● A FAZER
(A) Segundo o texto sobre as cartas psicografadas, em quantas horas o juiz Orimar de Bastos datilografou a sentença?
(B) Transcreva literalmente o trecho do texto sobre as cartas psicografadas que começa com as palavras "Outras 14 autoridades" e termina em "Francisco de Deus.".

● BLOCO DE TEXTO
WILSON CZERSKI
wilsonczerski@brturbo.com.br
Curitiba, Paraná
(Brasil)
As cartas psicografadas
como prova nos tribunais
Há algum tempo, o
programa
“Linha Direta – Justiça”,
da Rede Globo
de Televisão, apresentou
alguns casos envolvendo
a
comunicação dos
Espíritos
pelo
falecido
médium Chico Xavier
como argumento de
defesa para três réus
acusados de assassinato.
Os dois primeiros
ocorreram em Goiânia em
1976, com intervalo de
três meses, e o último
em Mato Grosso do Sul,
nove anos mais tarde.
No caso pioneiro, o juiz
Orimar de Bastos,
interpretado no programa
de maneira algo
caricata, datilografou a
sentença em três horas,
segundo suas próprias
palavras, quase
inconscientemente.
Somente ao lê-la, ao
final, tomou
conhecimento dos
argumentos utilizados
para absolver o réu, um
empresário acusado de
matar Henrique Manoel
Gregóris, no dia 10 de
fevereiro de 1976, ao
disparar acidentalmente
contra o amigo enquanto
se divertiam em
companhia de mulheres. A
mãe da vítima foi
dissuadida de recorrer
da sentença após uma
visita do médium mineiro
a sua casa, o qual lhe
afirmou ter recebido tal
pedido direto do
Espírito do filho.
Tempos depois, a família
recebeu também algumas
cartas de Henrique
psicografadas por Chico
Xavier,
falando de seu estado
atual, reafirmando a
inocência do ex-réu e
agradecendo pela decisão
tomada de desistir do
recurso.
Em maio daquele ano, o
mesmo juiz foi
encarregado de julgar um
caso parecido.
Angustiada, a família
vitimada foi visitada
pela mãe do rapaz morto
no caso anterior que lhe
trouxe livros de Chico
Xavier. Nas cartas
recebidas pelo médium em
Uberaba,
a assinatura
correspondia à constante
na carteira de
identidade de Maurício e
estas foram decisivas
para a absolvição do
réu.
Num encontro que teve
mais tarde com Chico
Xavier, o juiz dos dois
casos também recebeu uma
carta escrita por um
conhecido juiz local,
desencarnado há vários
anos, que lhe explicou a
importância daqueles
fatos como prova da
imortalidade das almas e
da possibilidade de
estas se comunicarem com
os chamados vivos.
Outras 14 autoridades
desencarnadas em Goiânia
compunham a equipe que
trabalhava para que os
casos alcançassem
notoriedade.
Em 1985, a
ex-miss Campo Grande
Gleide Maria Dutra foi
morta pelo bancário João
Francisco de Deus.

● LISTA DE REGISTROS
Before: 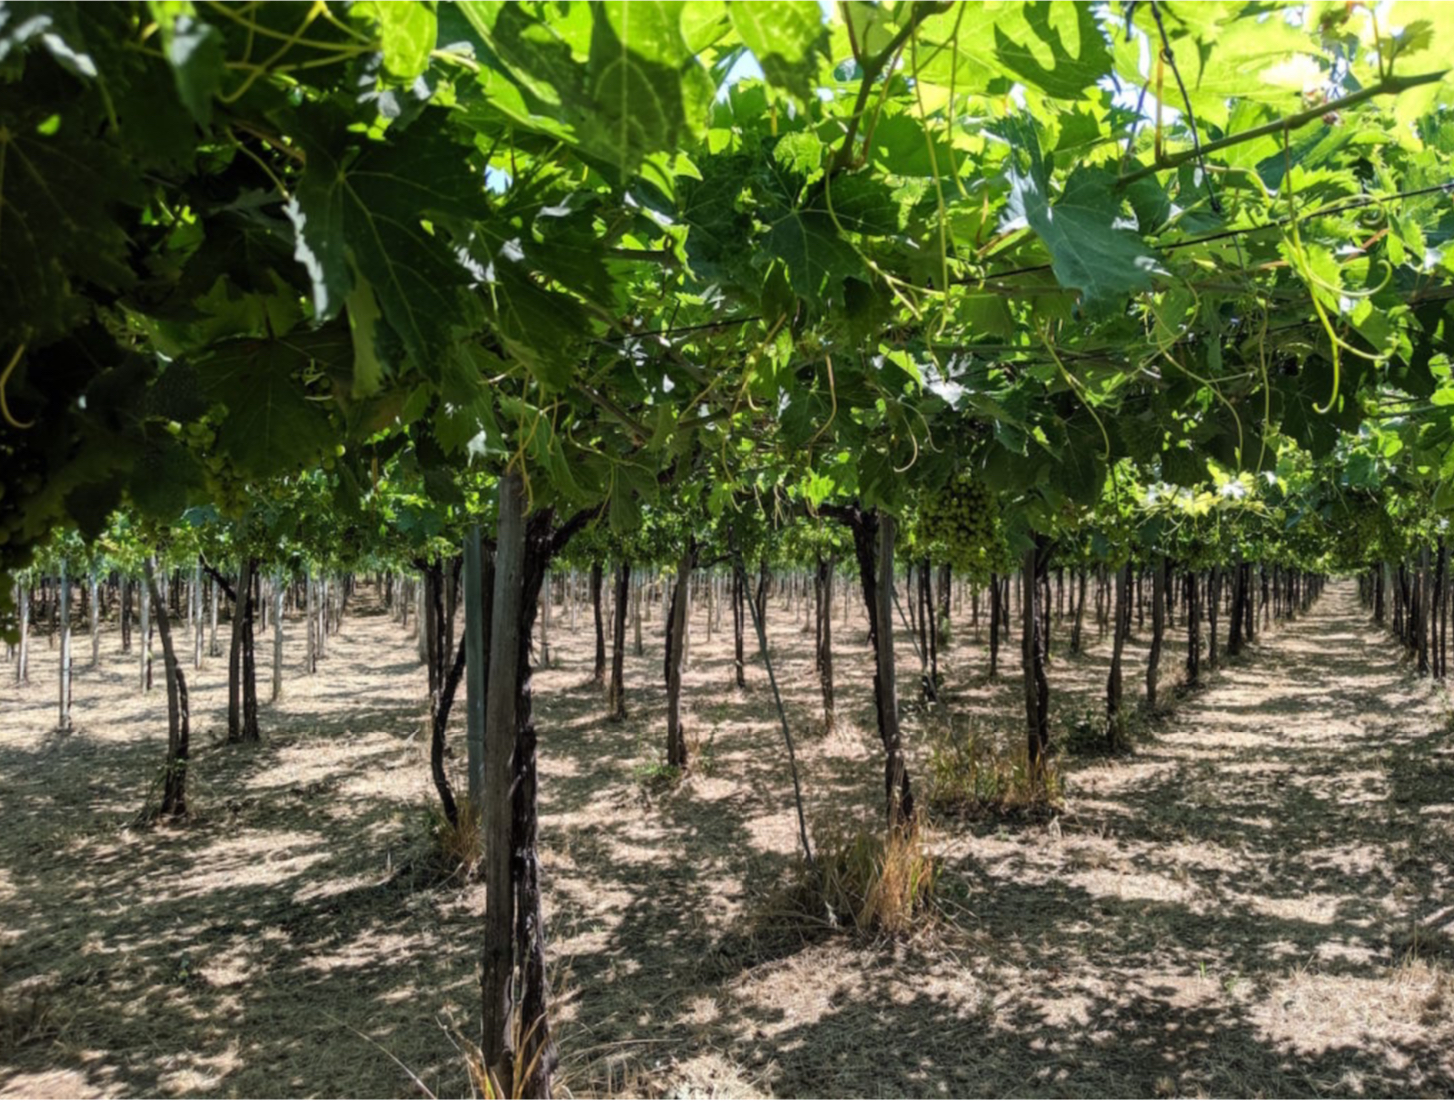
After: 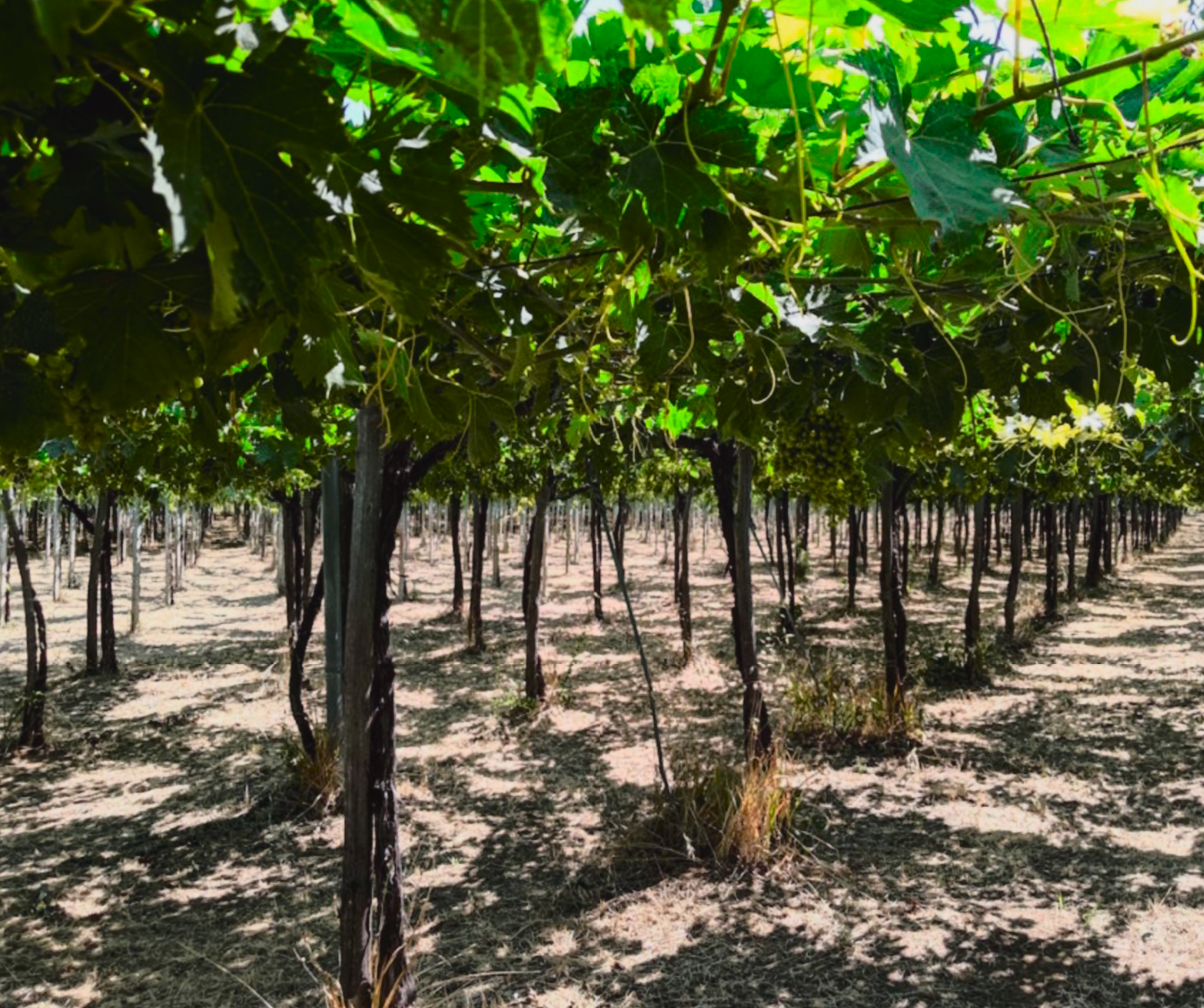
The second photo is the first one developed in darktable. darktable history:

...

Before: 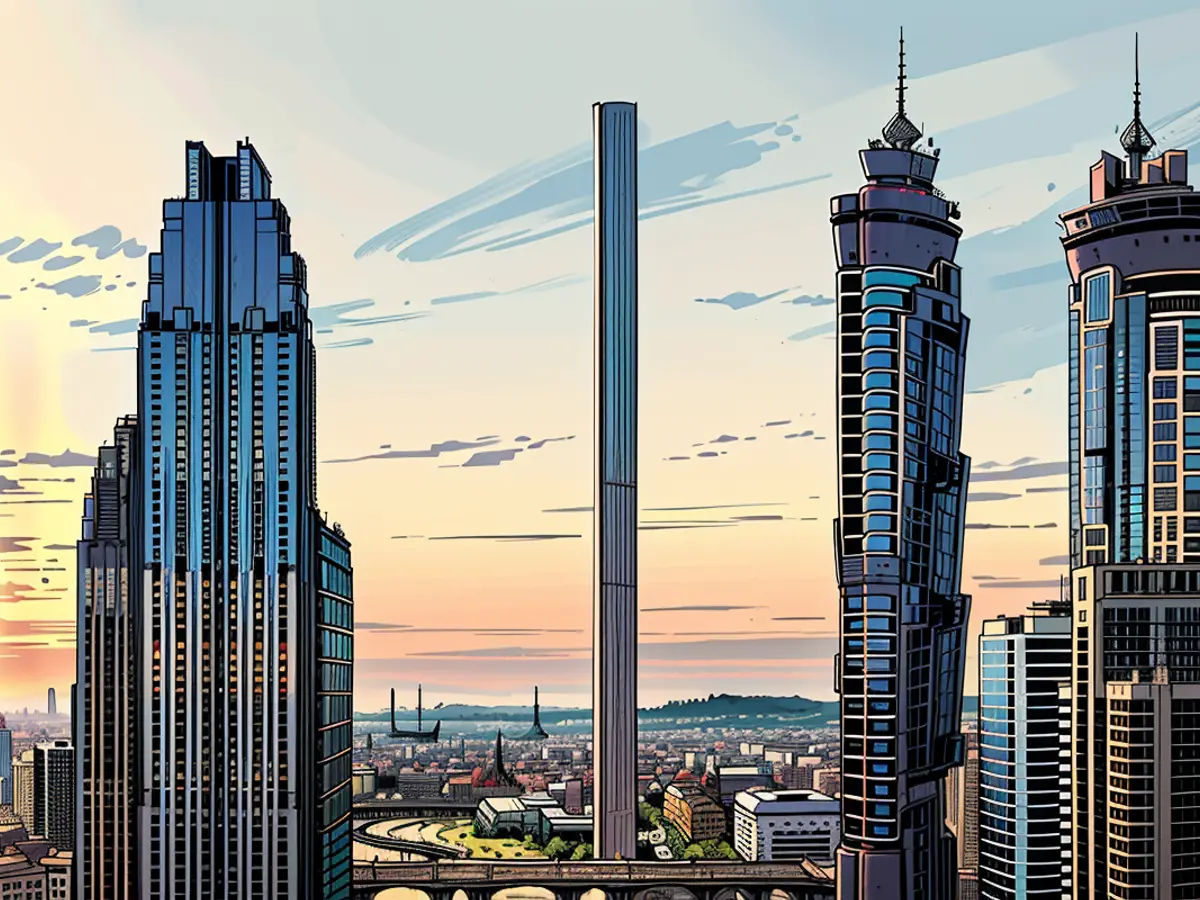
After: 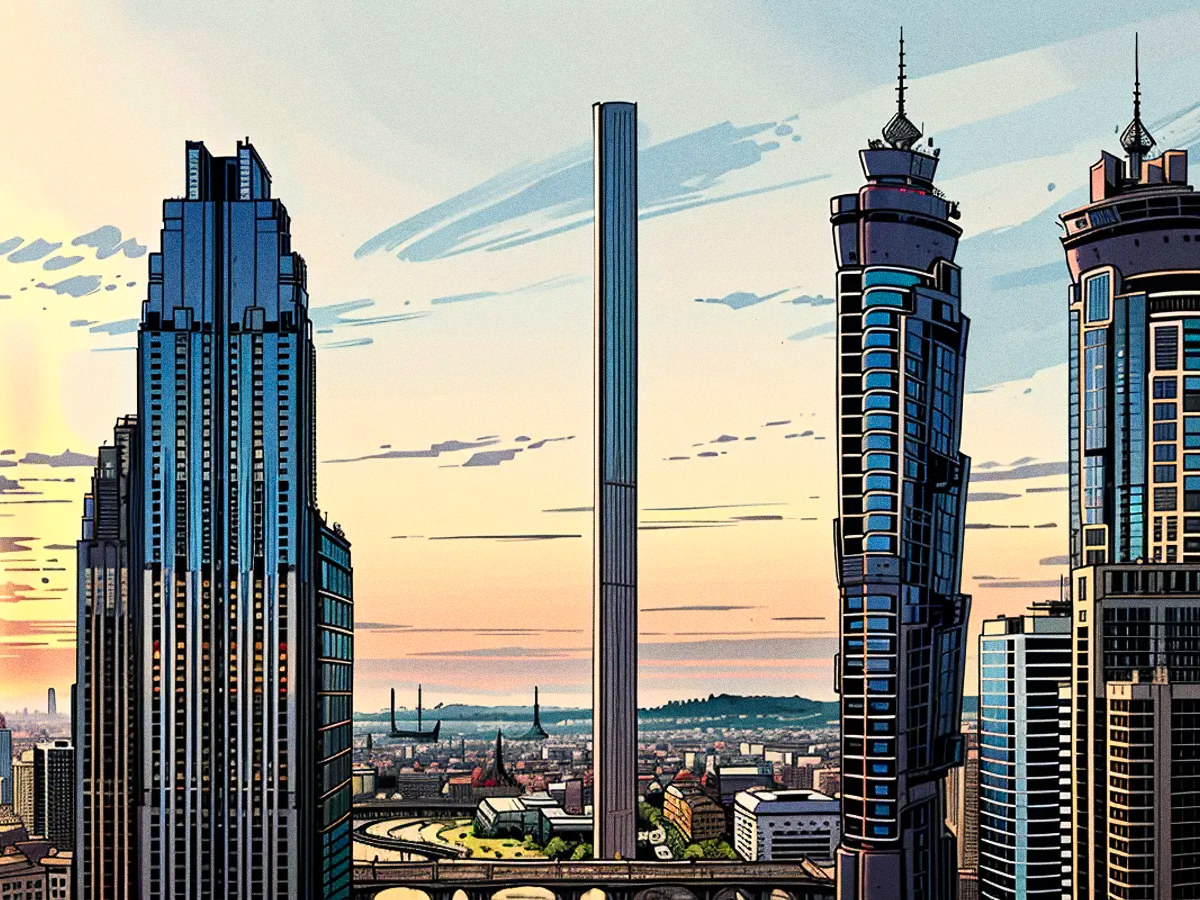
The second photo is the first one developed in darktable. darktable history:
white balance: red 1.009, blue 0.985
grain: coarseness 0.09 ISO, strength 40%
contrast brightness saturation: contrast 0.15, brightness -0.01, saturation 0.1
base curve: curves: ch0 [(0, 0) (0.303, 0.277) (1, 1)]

● RESPOSTAS POR TAREFA
(A) Em três horas.

(B)
Outras 14 autoridades
desencarnadas em Goiânia
compunham a equipe que
trabalhava para que os
casos alcançassem
notoriedade.
Em 1985, a
ex-miss Campo Grande
Gleide Maria Dutra foi
morta pelo bancário João
Francisco de Deus.